[[ Record excerpts open ]]

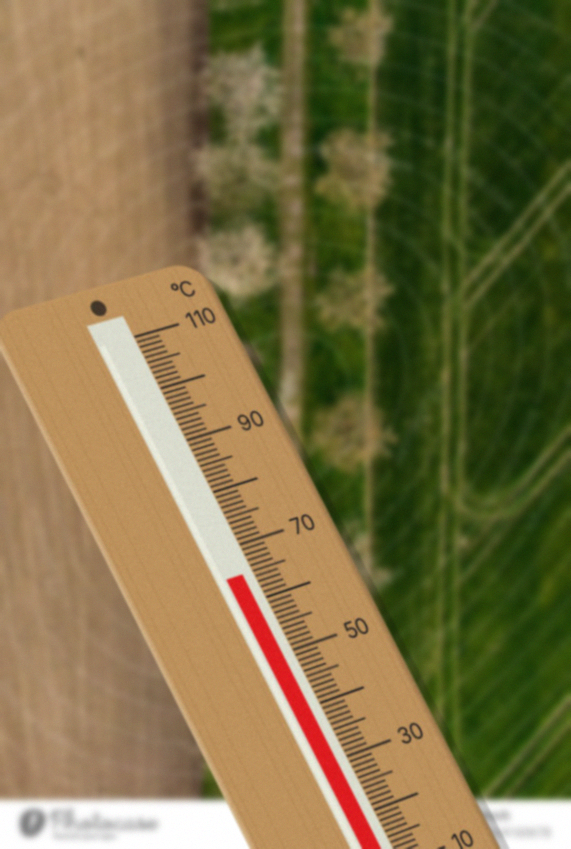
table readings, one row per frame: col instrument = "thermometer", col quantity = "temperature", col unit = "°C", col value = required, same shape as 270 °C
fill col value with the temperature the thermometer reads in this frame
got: 65 °C
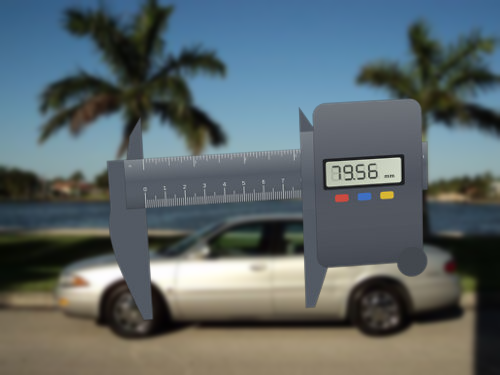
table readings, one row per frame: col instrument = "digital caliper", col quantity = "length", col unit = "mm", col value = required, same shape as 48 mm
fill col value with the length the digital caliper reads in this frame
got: 79.56 mm
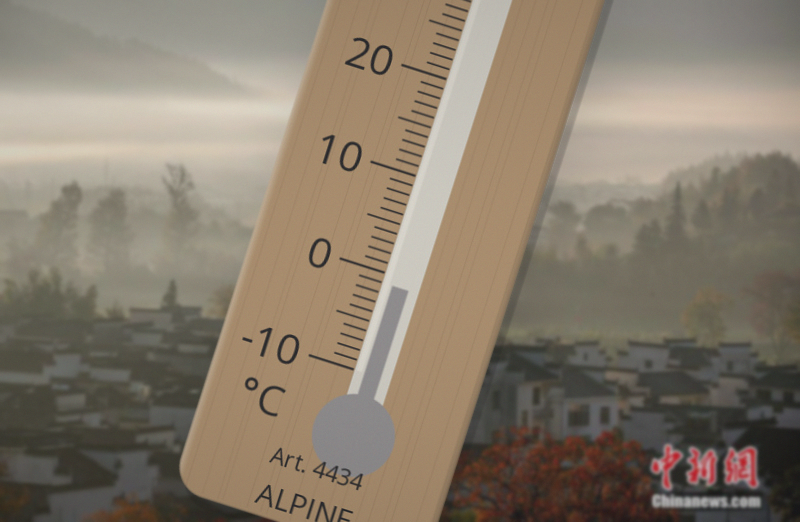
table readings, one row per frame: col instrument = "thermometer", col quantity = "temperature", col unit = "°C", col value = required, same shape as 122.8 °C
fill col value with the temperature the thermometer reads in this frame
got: -1 °C
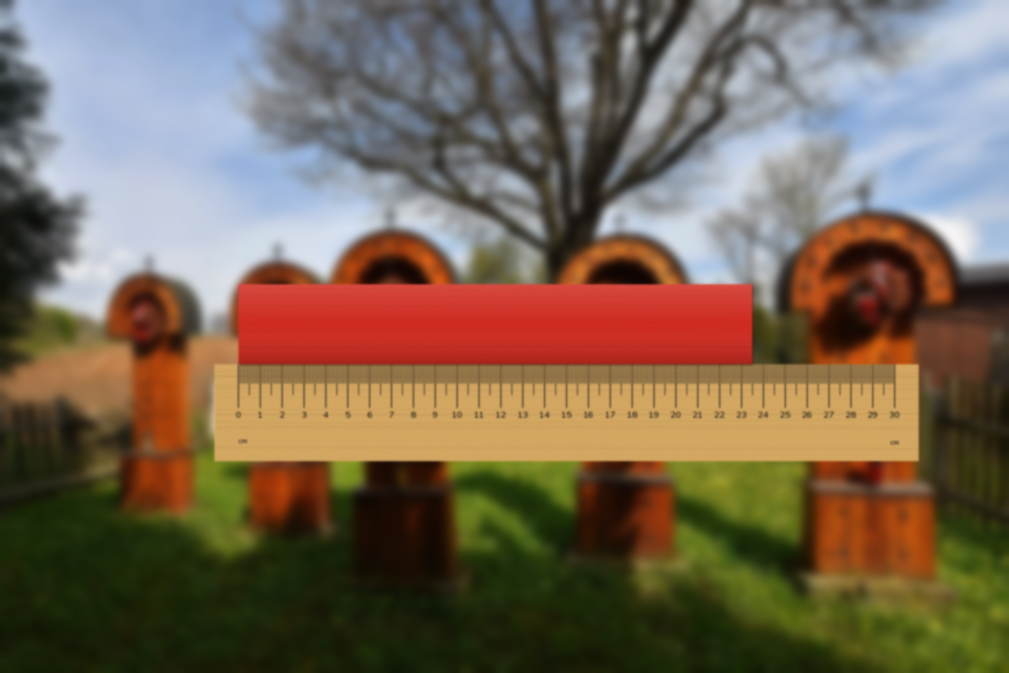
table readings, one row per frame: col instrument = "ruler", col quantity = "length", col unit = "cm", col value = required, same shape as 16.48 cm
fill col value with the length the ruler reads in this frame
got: 23.5 cm
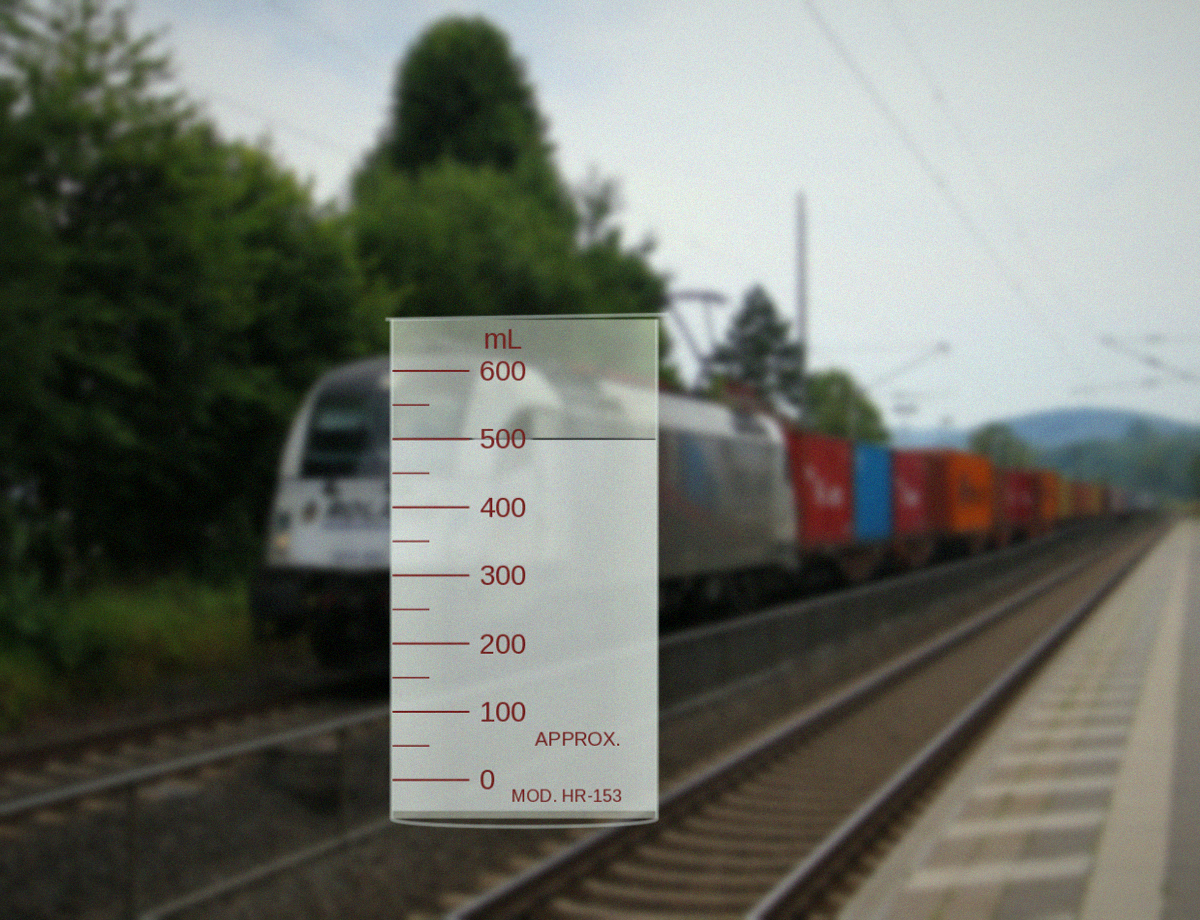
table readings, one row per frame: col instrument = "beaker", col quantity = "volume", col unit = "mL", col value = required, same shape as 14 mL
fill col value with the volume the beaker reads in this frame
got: 500 mL
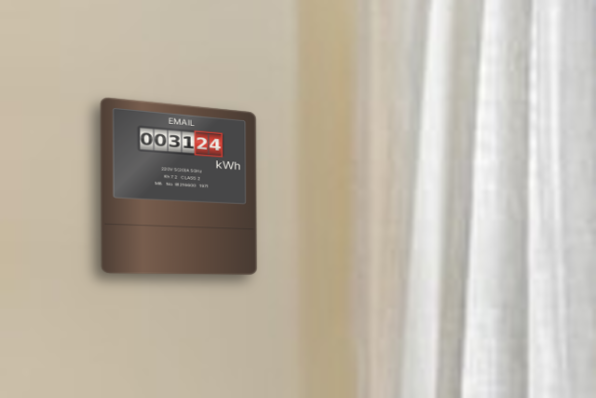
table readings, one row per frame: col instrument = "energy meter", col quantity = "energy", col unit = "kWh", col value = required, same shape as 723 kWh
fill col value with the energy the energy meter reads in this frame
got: 31.24 kWh
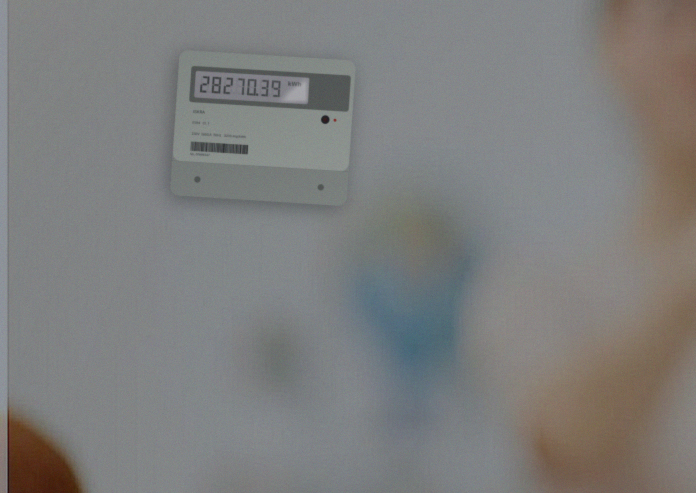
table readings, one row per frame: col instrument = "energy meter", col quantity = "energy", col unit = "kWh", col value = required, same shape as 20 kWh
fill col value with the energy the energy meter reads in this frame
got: 28270.39 kWh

[[ Record excerpts closed ]]

#### Task statement
Copy the data above word for word, leaving out the pictures.

#### Exercise result
table readings, one row per frame: col instrument = "thermometer", col quantity = "temperature", col unit = "°C", col value = required, same shape as 270 °C
fill col value with the temperature the thermometer reads in this frame
got: 65 °C
table readings, one row per frame: col instrument = "digital caliper", col quantity = "length", col unit = "mm", col value = required, same shape as 48 mm
fill col value with the length the digital caliper reads in this frame
got: 79.56 mm
table readings, one row per frame: col instrument = "thermometer", col quantity = "temperature", col unit = "°C", col value = required, same shape as 122.8 °C
fill col value with the temperature the thermometer reads in this frame
got: -1 °C
table readings, one row per frame: col instrument = "ruler", col quantity = "length", col unit = "cm", col value = required, same shape as 16.48 cm
fill col value with the length the ruler reads in this frame
got: 23.5 cm
table readings, one row per frame: col instrument = "beaker", col quantity = "volume", col unit = "mL", col value = required, same shape as 14 mL
fill col value with the volume the beaker reads in this frame
got: 500 mL
table readings, one row per frame: col instrument = "energy meter", col quantity = "energy", col unit = "kWh", col value = required, same shape as 723 kWh
fill col value with the energy the energy meter reads in this frame
got: 31.24 kWh
table readings, one row per frame: col instrument = "energy meter", col quantity = "energy", col unit = "kWh", col value = required, same shape as 20 kWh
fill col value with the energy the energy meter reads in this frame
got: 28270.39 kWh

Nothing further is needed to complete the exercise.